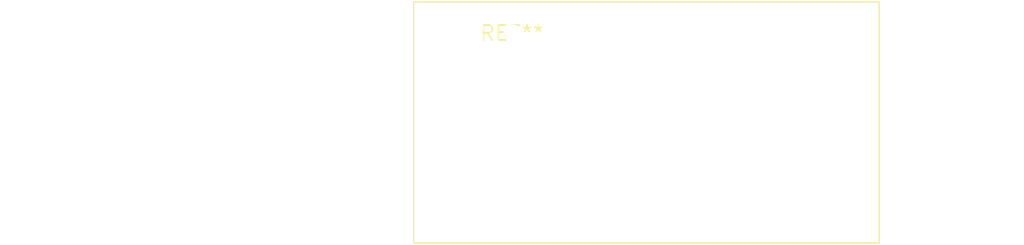
<source format=kicad_pcb>
(kicad_pcb (version 20240108) (generator pcbnew)

  (general
    (thickness 1.6)
  )

  (paper "A4")
  (layers
    (0 "F.Cu" signal)
    (31 "B.Cu" signal)
    (32 "B.Adhes" user "B.Adhesive")
    (33 "F.Adhes" user "F.Adhesive")
    (34 "B.Paste" user)
    (35 "F.Paste" user)
    (36 "B.SilkS" user "B.Silkscreen")
    (37 "F.SilkS" user "F.Silkscreen")
    (38 "B.Mask" user)
    (39 "F.Mask" user)
    (40 "Dwgs.User" user "User.Drawings")
    (41 "Cmts.User" user "User.Comments")
    (42 "Eco1.User" user "User.Eco1")
    (43 "Eco2.User" user "User.Eco2")
    (44 "Edge.Cuts" user)
    (45 "Margin" user)
    (46 "B.CrtYd" user "B.Courtyard")
    (47 "F.CrtYd" user "F.Courtyard")
    (48 "B.Fab" user)
    (49 "F.Fab" user)
    (50 "User.1" user)
    (51 "User.2" user)
    (52 "User.3" user)
    (53 "User.4" user)
    (54 "User.5" user)
    (55 "User.6" user)
    (56 "User.7" user)
    (57 "User.8" user)
    (58 "User.9" user)
  )

  (setup
    (pad_to_mask_clearance 0)
    (pcbplotparams
      (layerselection 0x00010fc_ffffffff)
      (plot_on_all_layers_selection 0x0000000_00000000)
      (disableapertmacros false)
      (usegerberextensions false)
      (usegerberattributes false)
      (usegerberadvancedattributes false)
      (creategerberjobfile false)
      (dashed_line_dash_ratio 12.000000)
      (dashed_line_gap_ratio 3.000000)
      (svgprecision 4)
      (plotframeref false)
      (viasonmask false)
      (mode 1)
      (useauxorigin false)
      (hpglpennumber 1)
      (hpglpenspeed 20)
      (hpglpendiameter 15.000000)
      (dxfpolygonmode false)
      (dxfimperialunits false)
      (dxfusepcbnewfont false)
      (psnegative false)
      (psa4output false)
      (plotreference false)
      (plotvalue false)
      (plotinvisibletext false)
      (sketchpadsonfab false)
      (subtractmaskfromsilk false)
      (outputformat 1)
      (mirror false)
      (drillshape 1)
      (scaleselection 1)
      (outputdirectory "")
    )
  )

  (net 0 "")

  (footprint "L_CommonMode_Toroid_Vertical_L39.4mm_W20.3mm_Px15.24mm_Py22.86mm_Bourns_8100" (layer "F.Cu") (at 0 0))

)

</source>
------
**Exercise instructions**
Print every record above exactly, but no pictures.

**Worked solution**
<source format=kicad_pcb>
(kicad_pcb (version 20240108) (generator pcbnew)

  (general
    (thickness 1.6)
  )

  (paper "A4")
  (layers
    (0 "F.Cu" signal)
    (31 "B.Cu" signal)
    (32 "B.Adhes" user "B.Adhesive")
    (33 "F.Adhes" user "F.Adhesive")
    (34 "B.Paste" user)
    (35 "F.Paste" user)
    (36 "B.SilkS" user "B.Silkscreen")
    (37 "F.SilkS" user "F.Silkscreen")
    (38 "B.Mask" user)
    (39 "F.Mask" user)
    (40 "Dwgs.User" user "User.Drawings")
    (41 "Cmts.User" user "User.Comments")
    (42 "Eco1.User" user "User.Eco1")
    (43 "Eco2.User" user "User.Eco2")
    (44 "Edge.Cuts" user)
    (45 "Margin" user)
    (46 "B.CrtYd" user "B.Courtyard")
    (47 "F.CrtYd" user "F.Courtyard")
    (48 "B.Fab" user)
    (49 "F.Fab" user)
    (50 "User.1" user)
    (51 "User.2" user)
    (52 "User.3" user)
    (53 "User.4" user)
    (54 "User.5" user)
    (55 "User.6" user)
    (56 "User.7" user)
    (57 "User.8" user)
    (58 "User.9" user)
  )

  (setup
    (pad_to_mask_clearance 0)
    (pcbplotparams
      (layerselection 0x00010fc_ffffffff)
      (plot_on_all_layers_selection 0x0000000_00000000)
      (disableapertmacros false)
      (usegerberextensions false)
      (usegerberattributes false)
      (usegerberadvancedattributes false)
      (creategerberjobfile false)
      (dashed_line_dash_ratio 12.000000)
      (dashed_line_gap_ratio 3.000000)
      (svgprecision 4)
      (plotframeref false)
      (viasonmask false)
      (mode 1)
      (useauxorigin false)
      (hpglpennumber 1)
      (hpglpenspeed 20)
      (hpglpendiameter 15.000000)
      (dxfpolygonmode false)
      (dxfimperialunits false)
      (dxfusepcbnewfont false)
      (psnegative false)
      (psa4output false)
      (plotreference false)
      (plotvalue false)
      (plotinvisibletext false)
      (sketchpadsonfab false)
      (subtractmaskfromsilk false)
      (outputformat 1)
      (mirror false)
      (drillshape 1)
      (scaleselection 1)
      (outputdirectory "")
    )
  )

  (net 0 "")

  (footprint "L_CommonMode_Toroid_Vertical_L39.4mm_W20.3mm_Px15.24mm_Py22.86mm_Bourns_8100" (layer "F.Cu") (at 0 0))

)

</source>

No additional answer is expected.